## TASK STATEMENT:
Give back each line of the data exactly.

## LISTED ENTRIES:
• • • • • • •

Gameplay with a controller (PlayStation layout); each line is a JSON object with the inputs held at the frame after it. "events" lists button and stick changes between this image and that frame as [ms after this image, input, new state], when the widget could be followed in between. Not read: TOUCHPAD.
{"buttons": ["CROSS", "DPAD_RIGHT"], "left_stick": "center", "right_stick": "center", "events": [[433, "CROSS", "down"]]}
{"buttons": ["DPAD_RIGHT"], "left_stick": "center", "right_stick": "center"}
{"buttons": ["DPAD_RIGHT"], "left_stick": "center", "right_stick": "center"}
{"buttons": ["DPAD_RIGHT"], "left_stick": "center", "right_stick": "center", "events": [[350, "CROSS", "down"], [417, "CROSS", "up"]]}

• • • • • • •

## ANSWER BOX:
Gameplay with a controller (PlayStation layout); each line is a JSON object with the inputs held at the frame after it. "events" lists button and stick changes between this image and that frame as [ms after this image, input, new state], when the widget could be followed in between. Not read: TOUCHPAD.
{"buttons": ["CROSS", "DPAD_RIGHT"], "left_stick": "center", "right_stick": "center", "events": [[433, "CROSS", "down"]]}
{"buttons": ["DPAD_RIGHT"], "left_stick": "center", "right_stick": "center"}
{"buttons": ["DPAD_RIGHT"], "left_stick": "center", "right_stick": "center"}
{"buttons": ["DPAD_RIGHT"], "left_stick": "center", "right_stick": "center", "events": [[350, "CROSS", "down"], [417, "CROSS", "up"]]}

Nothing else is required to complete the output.